It is well known that atmospheric dust and soiling can reduce the performance of solar modules. The lack of module cleaning could lead to power output losses of 12-24 per cent per month. Furthermore, if the soiling contains salt, it may also cause potential induced degradation in PV modules. This underscores the importance of timely and proper cleaning of PV modules, especially in dry, arid areas where panels need to be cleaned at least once a week. In this article, Renewable Watch compares various types of cleaning technologies being employed in India…
This is the most commonly used method for cleaning solar PV modules. Based on water availability, dry or wet cleaning may be used. Dry cleaning involves the use of brushes/microfibre/vacuum cleaners with minimal water usage, while manual cleaning mostly involves extensive water usage. This was the norm in conventional solar PV projects, as it did not necessitate any upfront investment for routine maintenance through the manual method. However, it is a slow and less effective technique as compared to automated technologies. The water requirement in manual cleaning can go as high as 24,000 litres per MW for a single cycle of cleaning. Additionally, the labour requirement for cleaning also adds to the overall operational cost, driving annual cleaning costs up to Rs 750,000 per MW per year.
These systems perform routine cleaning to prevent the accumulation of dirt. The high-velocity spray from the nozzles ensures effective cleaning of the modules and the wash-rinse cycles of the sprinklers can be custom programmed, providing an autonomation option. The cost of installing these systems is quite low compared to other autonomous options. However, the extremely high water usage of sprinkler systems makes them viable only for smaller-sized power plants, where water availability is not a constraint and water costs are low. Another downside to the sprinkler system is that the nozzles require routine cleaning and frequent replacement due to salt formation.

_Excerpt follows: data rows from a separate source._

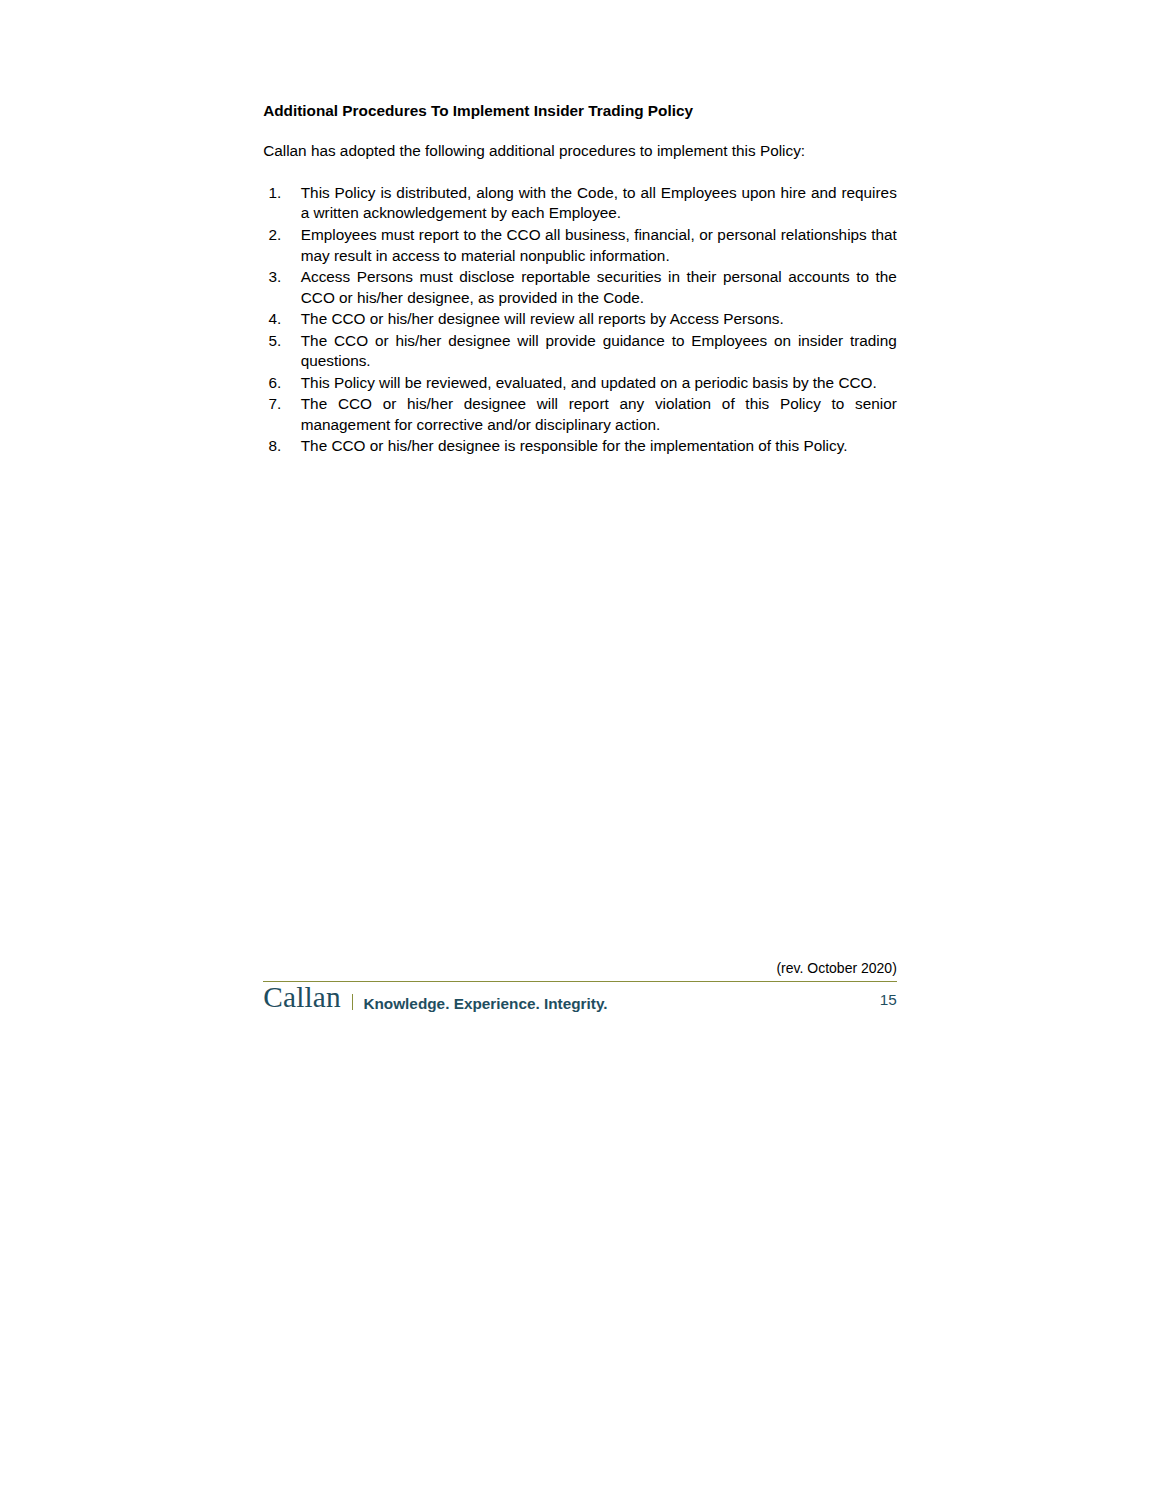Additional Procedures To Implement Insider Trading Policy
Callan has adopted the following additional procedures to implement this Policy:
This Policy is distributed, along with the Code, to all Employees upon hire and requires a written acknowledgement by each Employee.
Employees must report to the CCO all business, financial, or personal relationships that may result in access to material nonpublic information.
Access Persons must disclose reportable securities in their personal accounts to the CCO or his/her designee, as provided in the Code.
The CCO or his/her designee will review all reports by Access Persons.
The CCO or his/her designee will provide guidance to Employees on insider trading questions.
This Policy will be reviewed, evaluated, and updated on a periodic basis by the CCO.
The CCO or his/her designee will report any violation of this Policy to senior management for corrective and/or disciplinary action.
The CCO or his/her designee is responsible for the implementation of this Policy.
(rev. October 2020)
Callan Knowledge. Experience. Integrity.
15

Truck-mounted cleaning systems
Truck-mounted cleaning systems consist of a brush connected to the hydraulic arm of a truck or other vehicles, which drives between the PV module rows. The arm can cover large module areas and enable faster cleaning, making it a viable option for utility-scale plants where there are large distances between rows (2.5 to 3 m). However, this is also a downside as most projects are designed to utilise the maximum land area for energy generation, limiting the applicability of such systems. The deployment of large trucks in solar fields also poses a high probability of damage to modules in case of operator errors. The cost of such systems can range from Rs 10 million to Rs 15 million.
Semi-automated systems/portable robots
These are small, battery-operated cleaning devices (up to 1 square metre in size) that are positioned manually on PV tables and perform automated cleaning. They are optimal solutions for large rooftop and small-scale installations because of their size. Each robot costs between Rs 1 million and Rs 1.5 million. However, their application is limited to simple arrays without gaps, relative tilt angles or steps between PV modules as these devices have to be placed manually, thereby increasing the time required and the overall cleaning cost.
Fully automated systems
Fully automated cleaning robots are installed on each row of a PV system and are stored at a parking station on one side of each row. These systems are completely automated and use separate rails for their movement. They can even operate at night without affecting the operations of the plant during the day. The initial cost of installation of these systems is high (up to Rs 4 million per MW), but since operational costs and water usage are extremely low, it is an attractive option for large utility-scale power plants. Evidently, most greenfield projects in India are now incorporating designs with provisions for robotic cleaning.
The process of the overall operations and maintenance becomes faster and cheaper with unmanned aerial vehicles, especially in developing countries. These drones are equipped with a brush that sweeps dry dust and dirt from PV module surfaces. Single drones can simultaneously perform cleaning as well as check-ups of PV panels.
Conventionally, developers used to rely on manual cleaning to ensure the performance of modules. However, as the size and number of utility-scale solar PV plants grow in the country, achieving the same efficiency becomes increasingly difficult and costly. Moreover, the added constraint of water availability near power plant areas further adds to the woes of maintenance crews. To this end, in 2019, the Ministry of New and Renewable Energy issued a letter recommending the prudent usage of water for cleaning utility-scale solar projects and also recommended the adoption of robotic cleaning technology, which uses less water for cleaning solar projects. Such government initiatives backed by the entry of efficient cleaning solutions will lead to greater uptake of waterless and robotic technologies going forward.